潜艇完全消失在海面下,只留下一片油污和漂浮的残骸。
“确认击沉。”声呐员报告,“螺旋桨声音停止,艇体破裂声持续。”
阿彻松了口气,但马上又紧张起来——击沉一艘潜艇固然好,但潜艇在沉没前可能已经发射了鱼雷。
“注意鱼雷航迹!全舰警戒!”
了望员们用望远镜疯狂扫视海面。果然,在月光下,几条白色的航迹正从潜艇沉没的方向延伸而来——是鱼雷,至少三枚。
“左满舵!全速!”阿彻吼道。
“鲨鱼”号紧急转向,舰体倾斜到几乎要翻覆的角度。第一枚鱼雷从舰艏前方不到二十米处擦过,第二枚从舰艉后方掠过。第三枚……
第三枚击中了。
但不是在舰体上,而是击中了刚刚放下的一艘摩托小艇——那小艇上还有两名水兵在救援幸存者。鱼雷爆炸的威力将小艇炸成碎片,两名水兵当场死亡,附近的几个救生筏也被掀翻。
阿彻闭上眼睛。又是两条生命,因为他的决策——因为停下来救援幸存者,给了潜艇攻击的机会。
战争就是这样,每一个选择都可能付出代价。救人,可能害死更多人;追击敌人,可能落入陷阱;谨慎规避,可能错失战机。

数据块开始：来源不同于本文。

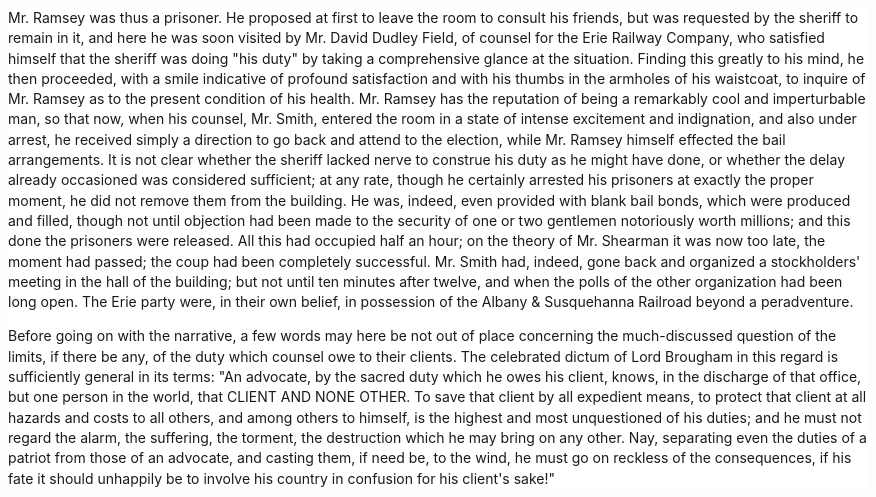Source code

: Mr. Ramsey was thus a prisoner. He proposed at first to
leave the room to consult his friends, but was requested by
the sheriff to remain in it, and here he was soon visited by
Mr. David Dudley Field, of counsel for the Erie Railway
Company, who satisfied himself that the sheriff was doing
"his duty" by taking a comprehensive glance at the situation.
Finding this greatly to his mind, he then proceeded,
with a smile indicative of profound satisfaction and with his
thumbs in the armholes of his waistcoat, to inquire of Mr.
Ramsey as to the present condition of his health. Mr. Ramsey
has the reputation of being a remarkably cool and imperturbable
man, so that now, when his counsel, Mr. Smith,
entered the room in a state of intense excitement and indignation,
and also under arrest, he received simply a direction
to go back and attend to the election, while Mr. Ramsey himself
effected the bail arrangements. It is not clear whether
the sheriff lacked nerve to construe his duty as he might have
done, or whether the delay already occasioned was considered
sufficient; at any rate, though he certainly arrested his prisoners
at exactly the proper moment, he did not remove them
from the building. He was, indeed, even provided with blank
bail bonds, which were produced and filled, though not until
objection had been made to the security of one or two gentlemen
notoriously worth millions; and this done the prisoners
were released. All this had occupied half an hour; on the
theory of Mr. Shearman it was now too late, the moment had
passed; the coup had been completely successful. Mr. Smith
had, indeed, gone back and organized a stockholders' meeting
in the hall of the building; but not until ten minutes after
twelve, and when the polls of the other organization had been
long open. The Erie party were, in their own belief, in possession
of the Albany & Susquehanna Railroad beyond a
peradventure.

Before going on with the narrative, a few words may here
be not out of place concerning the much-discussed question
of the limits, if there be any, of the duty which counsel owe
to their clients. The celebrated dictum of Lord Brougham
in this regard is sufficiently general in its terms: "An advocate,
by the sacred duty which he owes his client, knows, in
the discharge of that office, but one person in the world, that
CLIENT AND NONE OTHER. To save that client by all expedient
means, to protect that client at all hazards and costs to all
others, and among others to himself, is the highest and most
unquestioned of his duties; and he must not regard the
alarm, the suffering, the torment, the destruction which he
may bring on any other. Nay, separating even the duties
of a patriot from those of an advocate, and casting them,
if need be, to the wind, he must go on reckless of the consequences,
if his fate it should unhappily be to involve his
country in confusion for his client's sake!"
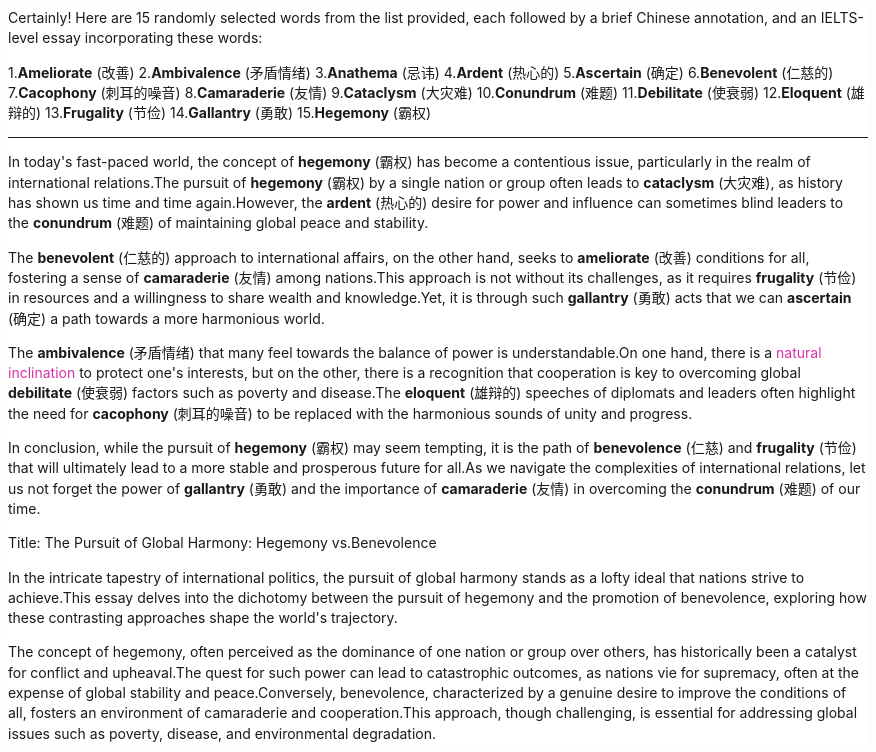 Certainly! Here are 15 randomly selected words from the list provided, each followed by a brief Chinese annotation, and an IELTS-level essay incorporating these words:

1.**Ameliorate** (改善)
2.**Ambivalence** (矛盾情绪)
3.**Anathema** (忌讳)
4.**Ardent** (热心的)
5.**Ascertain** (确定)
6.**Benevolent** (仁慈的)
7.**Cacophony** (刺耳的噪音)
8.**Camaraderie** (友情)
9.**Cataclysm** (大灾难)
10.**Conundrum** (难题)
11.**Debilitate** (使衰弱)
12.**Eloquent** (雄辩的)
13.**Frugality** (节俭)
14.**Gallantry** (勇敢)
15.**Hegemony** (霸权)

---

In today's fast-paced world, the concept of **hegemony** (霸权) has become a contentious issue, particularly in the realm of international relations.The pursuit of **hegemony** (霸权) by a single nation or group often leads to **cataclysm** (大灾难), as history has shown us time and time again.However, the **ardent** (热心的) desire for power and influence can sometimes blind leaders to the **conundrum** (难题) of maintaining global peace and stability.

The **benevolent** (仁慈的) approach to international affairs, on the other hand, seeks to **ameliorate** (改善) conditions for all, fostering a sense of **camaraderie** (友情) among nations.This approach is not without its challenges, as it requires **frugality** (节俭) in resources and a willingness to share wealth and knowledge.Yet, it is through such **gallantry** (勇敢) acts that we can **ascertain** (确定) a path towards a more harmonious world.

The **ambivalence** (矛盾情绪) that many feel towards the balance of power is understandable.On one hand, there is a <font color="#d831a8">natural inclination</font> to protect one's interests, but on the other, there is a recognition that cooperation is key to overcoming global **debilitate** (使衰弱) factors such as poverty and disease.The **eloquent** (雄辩的) speeches of diplomats and leaders often highlight the need for **cacophony** (刺耳的噪音) to be replaced with the harmonious sounds of unity and progress.

In conclusion, while the pursuit of **hegemony** (霸权) may seem tempting, it is the path of **benevolence** (仁慈) and **frugality** (节俭) that will ultimately lead to a more stable and prosperous future for all.As we navigate the complexities of international relations, let us not forget the power of **gallantry** (勇敢) and the importance of **camaraderie** (友情) in overcoming the **conundrum** (难题) of our time.

Title: The Pursuit of Global Harmony: Hegemony vs.Benevolence

In the intricate tapestry of international politics, the pursuit of global harmony stands as a lofty ideal that nations strive to achieve.This essay delves into the dichotomy between the pursuit of hegemony and the promotion of benevolence, exploring how these contrasting approaches shape the world's trajectory.

The concept of hegemony, often perceived as the dominance of one nation or group over others, has historically been a catalyst for conflict and upheaval.The quest for such power can lead to catastrophic outcomes, as nations vie for supremacy, often at the expense of global stability and peace.Conversely, benevolence, characterized by a genuine desire to improve the conditions of all, fosters an environment of camaraderie and cooperation.This approach, though challenging, is essential for addressing global issues such as poverty, disease, and environmental degradation.

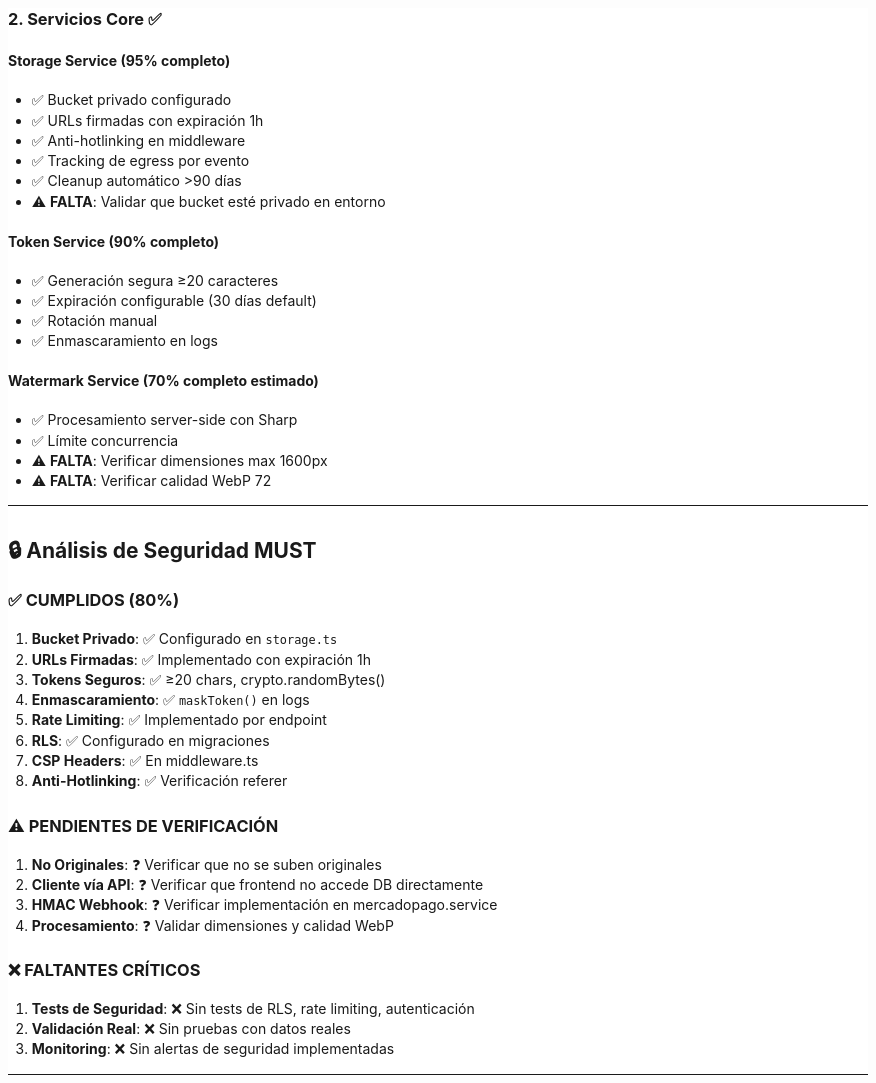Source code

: ### 2. Servicios Core ✅

#### **Storage Service** (95% completo)
- ✅ Bucket privado configurado
- ✅ URLs firmadas con expiración 1h
- ✅ Anti-hotlinking en middleware
- ✅ Tracking de egress por evento
- ✅ Cleanup automático >90 días
- ⚠️ **FALTA**: Validar que bucket esté privado en entorno

#### **Token Service** (90% completo)
- ✅ Generación segura ≥20 caracteres
- ✅ Expiración configurable (30 días default)
- ✅ Rotación manual
- ✅ Enmascaramiento en logs

#### **Watermark Service** (70% completo estimado)
- ✅ Procesamiento server-side con Sharp
- ✅ Límite concurrencia
- ⚠️ **FALTA**: Verificar dimensiones max 1600px
- ⚠️ **FALTA**: Verificar calidad WebP 72

---

## 🔒 Análisis de Seguridad MUST

### ✅ CUMPLIDOS (80%)

1. **Bucket Privado**: ✅ Configurado en `storage.ts`
2. **URLs Firmadas**: ✅ Implementado con expiración 1h  
3. **Tokens Seguros**: ✅ ≥20 chars, crypto.randomBytes()
4. **Enmascaramiento**: ✅ `maskToken()` en logs
5. **Rate Limiting**: ✅ Implementado por endpoint
6. **RLS**: ✅ Configurado en migraciones
7. **CSP Headers**: ✅ En middleware.ts
8. **Anti-Hotlinking**: ✅ Verificación referer

### ⚠️ PENDIENTES DE VERIFICACIÓN

1. **No Originales**: ❓ Verificar que no se suben originales
2. **Cliente vía API**: ❓ Verificar que frontend no accede DB directamente
3. **HMAC Webhook**: ❓ Verificar implementación en mercadopago.service
4. **Procesamiento**: ❓ Validar dimensiones y calidad WebP

### ❌ FALTANTES CRÍTICOS

1. **Tests de Seguridad**: ❌ Sin tests de RLS, rate limiting, autenticación
2. **Validación Real**: ❌ Sin pruebas con datos reales
3. **Monitoring**: ❌ Sin alertas de seguridad implementadas

---
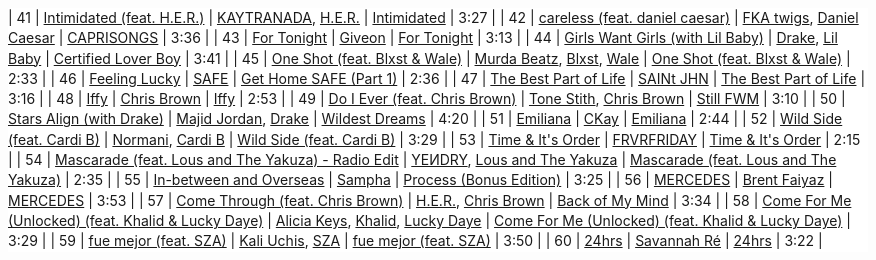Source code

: | 41 | [Intimidated \(feat\. H.E.R.\)](https://open.spotify.com/track/1jBKtzlwTVtCrScpiiHiKT) | [KAYTRANADA](https://open.spotify.com/artist/6qgnBH6iDM91ipVXv28OMu), [H.E.R.](https://open.spotify.com/artist/3Y7RZ31TRPVadSFVy1o8os) | [Intimidated](https://open.spotify.com/album/1tbB05wnLmxMl8WPbcnV0y) | 3:27 |
| 42 | [careless \(feat\. daniel caesar\)](https://open.spotify.com/track/3xqtvSfofDvSMVwwSbuvKi) | [FKA twigs](https://open.spotify.com/artist/6nB0iY1cjSY1KyhYyuIIKH), [Daniel Caesar](https://open.spotify.com/artist/20wkVLutqVOYrc0kxFs7rA) | [CAPRISONGS](https://open.spotify.com/album/3G77BQuJy3jahjdkKQNNNM) | 3:36 |
| 43 | [For Tonight](https://open.spotify.com/track/61Emqg95O9zo1GNOcyxq4Y) | [Giveon](https://open.spotify.com/artist/4fxd5Ee7UefO4CUXgwJ7IP) | [For Tonight](https://open.spotify.com/album/5cAd6WOG1zVNQ2KDCOLtuf) | 3:13 |
| 44 | [Girls Want Girls \(with Lil Baby\)](https://open.spotify.com/track/37Nqx7iavZpotJSDXZWbJ3) | [Drake](https://open.spotify.com/artist/3TVXtAsR1Inumwj472S9r4), [Lil Baby](https://open.spotify.com/artist/5f7VJjfbwm532GiveGC0ZK) | [Certified Lover Boy](https://open.spotify.com/album/3SpBlxme9WbeQdI9kx7KAV) | 3:41 |
| 45 | [One Shot \(feat\. Blxst & Wale\)](https://open.spotify.com/track/79zOijd7A1FGKKGBQMqBKl) | [Murda Beatz](https://open.spotify.com/artist/3CbYyyd8wH3RT6t0jwpdzC), [Blxst](https://open.spotify.com/artist/4qXC0i02bSFstECuXP2ZpL), [Wale](https://open.spotify.com/artist/67nwj3Y5sZQLl72VNUHEYE) | [One Shot \(feat\. Blxst & Wale\)](https://open.spotify.com/album/7yju2b3OW2jPbuLZo3rHjy) | 2:33 |
| 46 | [Feeling Lucky](https://open.spotify.com/track/50xaiGmgb5AspAtX7IAQGF) | [SAFE](https://open.spotify.com/artist/3bnpcWBcvlfq4hPFJjNPbz) | [Get Home SAFE \(Part 1\)](https://open.spotify.com/album/6GvImL1QmugCoaAoD3bgIH) | 2:36 |
| 47 | [The Best Part of Life](https://open.spotify.com/track/0kUz4NuENHYVUChlthlNaB) | [SAINt JHN](https://open.spotify.com/artist/0H39MdGGX6dbnnQPt6NQkZ) | [The Best Part of Life](https://open.spotify.com/album/3TrtHC3Pq5wtbbiGspOxWq) | 3:16 |
| 48 | [Iffy](https://open.spotify.com/track/3kfqYE0jGONOrkVpkPPOd5) | [Chris Brown](https://open.spotify.com/artist/7bXgB6jMjp9ATFy66eO08Z) | [Iffy](https://open.spotify.com/album/0XBvpjHN9Ljrta2iJWw3KR) | 2:53 |
| 49 | [Do I Ever \(feat\. Chris Brown\)](https://open.spotify.com/track/4rvzmiYWfzfQ3tnXEt1KQv) | [Tone Stith](https://open.spotify.com/artist/756t7CBmWLNYsshVtS6P44), [Chris Brown](https://open.spotify.com/artist/7bXgB6jMjp9ATFy66eO08Z) | [Still FWM](https://open.spotify.com/album/5S4ajU7zbtGShTIECSpqRO) | 3:10 |
| 50 | [Stars Align \(with Drake\)](https://open.spotify.com/track/2lBExcAjBgX7Jb480goU9B) | [Majid Jordan](https://open.spotify.com/artist/4HzKw8XcD0piJmDrrPRCYk), [Drake](https://open.spotify.com/artist/3TVXtAsR1Inumwj472S9r4) | [Wildest Dreams](https://open.spotify.com/album/5kHmg5RnlHYbArvbVylojB) | 4:20 |
| 51 | [Emiliana](https://open.spotify.com/track/0vNY7uNEG8El6doRdP21D5) | [CKay](https://open.spotify.com/artist/048LktY5zMnakWq7PTtFrz) | [Emiliana](https://open.spotify.com/album/4rgpbWVXW4xNXfSnKcqYl1) | 2:44 |
| 52 | [Wild Side \(feat\. Cardi B\)](https://open.spotify.com/track/4XkrlDVc8UQUvsyRsxvU0M) | [Normani](https://open.spotify.com/artist/2cWZOOzeOm4WmBJRnD5R7I), [Cardi B](https://open.spotify.com/artist/4kYSro6naA4h99UJvo89HB) | [Wild Side \(feat\. Cardi B\)](https://open.spotify.com/album/5RB5wkvts1gXIiDwRa8WQL) | 3:29 |
| 53 | [Time & It's Order](https://open.spotify.com/track/6SCl4VK0Dq3jFe7U8D9k7D) | [FRVRFRIDAY](https://open.spotify.com/artist/2jwmP4TgzTGqjCfcXMDayW) | [Time & It's Order](https://open.spotify.com/album/5k0XSTYg5WgESO7PolSjkV) | 2:15 |
| 54 | [Mascarade \(feat\. Lous and The Yakuza\) \- Radio Edit](https://open.spotify.com/track/45qyXu23cbQYUqfovmA3Yv) | [YEИDRY](https://open.spotify.com/artist/3Lk9AWrpD4bminO5LwmBOw), [Lous and The Yakuza](https://open.spotify.com/artist/2HPiMwJktBXqakN0hnON2R) | [Mascarade \(feat\. Lous and The Yakuza\)](https://open.spotify.com/album/2YR8IS9wuFnWN8qIjXVmd2) | 2:35 |
| 55 | [In\-between and Overseas](https://open.spotify.com/track/6cUdw19oUUBNpRafkJ0nYs) | [Sampha](https://open.spotify.com/artist/2WoVwexZuODvclzULjPQtm) | [Process \(Bonus Edition\)](https://open.spotify.com/album/4rA6i9oXyMhh77pqK0cXKv) | 3:25 |
| 56 | [MERCEDES](https://open.spotify.com/track/0tkgmjBMU6qSxolAKB3f2H) | [Brent Faiyaz](https://open.spotify.com/artist/3tlXnStJ1fFhdScmQeLpuG) | [MERCEDES](https://open.spotify.com/album/2M3IBMpOszCjnxwG1sWOqT) | 3:53 |
| 57 | [Come Through \(feat\. Chris Brown\)](https://open.spotify.com/track/4dmNBu6IEQahPJDlQQOY69) | [H.E.R.](https://open.spotify.com/artist/3Y7RZ31TRPVadSFVy1o8os), [Chris Brown](https://open.spotify.com/artist/7bXgB6jMjp9ATFy66eO08Z) | [Back of My Mind](https://open.spotify.com/album/577SefILL1LFIbsOMP3lm1) | 3:34 |
| 58 | [Come For Me \(Unlocked\) \(feat\. Khalid & Lucky Daye\)](https://open.spotify.com/track/3iiHEQZV80feJ0RDzc1n6b) | [Alicia Keys](https://open.spotify.com/artist/3DiDSECUqqY1AuBP8qtaIa), [Khalid](https://open.spotify.com/artist/6LuN9FCkKOj5PcnpouEgny), [Lucky Daye](https://open.spotify.com/artist/5Vuvs6Py2JRU7WiFDVsI7J) | [Come For Me \(Unlocked\) \(feat\. Khalid & Lucky Daye\)](https://open.spotify.com/album/4UVpvYlByfqhARos9od1Kc) | 3:29 |
| 59 | [fue mejor \(feat\. SZA\)](https://open.spotify.com/track/1CrPPsibP3uTc3DSI5vQC5) | [Kali Uchis](https://open.spotify.com/artist/1U1el3k54VvEUzo3ybLPlM), [SZA](https://open.spotify.com/artist/7tYKF4w9nC0nq9CsPZTHyP) | [fue mejor \(feat\. SZA\)](https://open.spotify.com/album/5h23sIlF1FvjdIdcJofXlI) | 3:50 |
| 60 | [24hrs](https://open.spotify.com/track/23S3Ec0TsHifidDXWL0hzR) | [Savannah Ré](https://open.spotify.com/artist/3qfqqDpGv4XNfa3G0EfP9s) | [24hrs](https://open.spotify.com/album/4h3Eyvv9Bu4L9seooUcdiz) | 3:22 |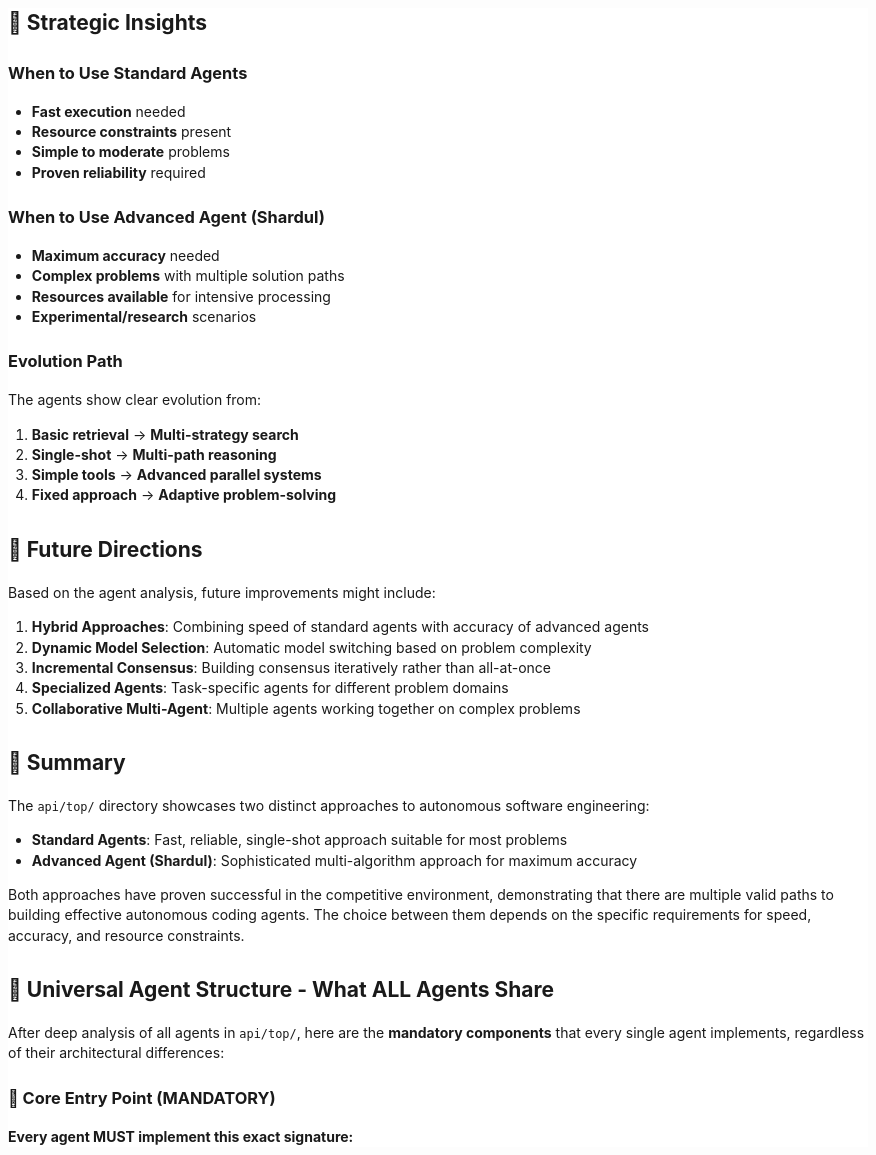 ## 🎯 Strategic Insights

### When to Use Standard Agents
- **Fast execution** needed
- **Resource constraints** present
- **Simple to moderate** problems
- **Proven reliability** required

### When to Use Advanced Agent (Shardul)
- **Maximum accuracy** needed
- **Complex problems** with multiple solution paths
- **Resources available** for intensive processing
- **Experimental/research** scenarios

### Evolution Path
The agents show clear evolution from:
1. **Basic retrieval** → **Multi-strategy search**
2. **Single-shot** → **Multi-path reasoning**
3. **Simple tools** → **Advanced parallel systems**
4. **Fixed approach** → **Adaptive problem-solving**

## 🔮 Future Directions

Based on the agent analysis, future improvements might include:

1. **Hybrid Approaches**: Combining speed of standard agents with accuracy of advanced agents
2. **Dynamic Model Selection**: Automatic model switching based on problem complexity
3. **Incremental Consensus**: Building consensus iteratively rather than all-at-once
4. **Specialized Agents**: Task-specific agents for different problem domains
5. **Collaborative Multi-Agent**: Multiple agents working together on complex problems

## 📝 Summary

The `api/top/` directory showcases two distinct approaches to autonomous software engineering:

- **Standard Agents**: Fast, reliable, single-shot approach suitable for most problems
- **Advanced Agent (Shardul)**: Sophisticated multi-algorithm approach for maximum accuracy

Both approaches have proven successful in the competitive environment, demonstrating that there are multiple valid paths to building effective autonomous coding agents. The choice between them depends on the specific requirements for speed, accuracy, and resource constraints.

## 🔧 Universal Agent Structure - What ALL Agents Share

After deep analysis of all agents in `api/top/`, here are the **mandatory components** that every single agent implements, regardless of their architectural differences:

### 🎯 Core Entry Point (MANDATORY)

**Every agent MUST implement this exact signature:**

“继续救援。”他最终说,声音疲惫,“但加快速度。我们不能在这里停留太久。”
他走到海图前,标注了发现幸存者的位置、击沉潜艇的位置、以及“黑王子”号沉没的大致方位。然后,他用红笔画出一条箭头,指向东南。
德国主力舰队,正在向合恩礁方向移动。而他的任务,就是把这条情报,送到杰利科手中。
无论付出什么代价。
凌晨两点三十分,合恩礁水雷区西缘。
德国战列舰“大选帝侯”号的舰桥上,航海长汉斯·克虏伯上尉正用颤抖的手握着六分仪,试图通过偶尔从云层中露出的星星进行定位。
在浓雾和夜色中,传统导航方法几乎失效。陀螺罗经有误差,计程仪读数不准,甚至连海流方向都难以判断。他们唯一能依靠的,就是对这片海域的熟悉——以及祈祷。
“位置?”舰长走过来问,声音同样紧绷。
克虏伯看了看计算出的坐标,又看了看海图,额头上渗出冷汗:“长官,根据天文定位,我们现在应该在这里。”
他在海图上指了一个点,正好在合恩礁水雷区的边缘线上——不,不是线上,是线内一点点。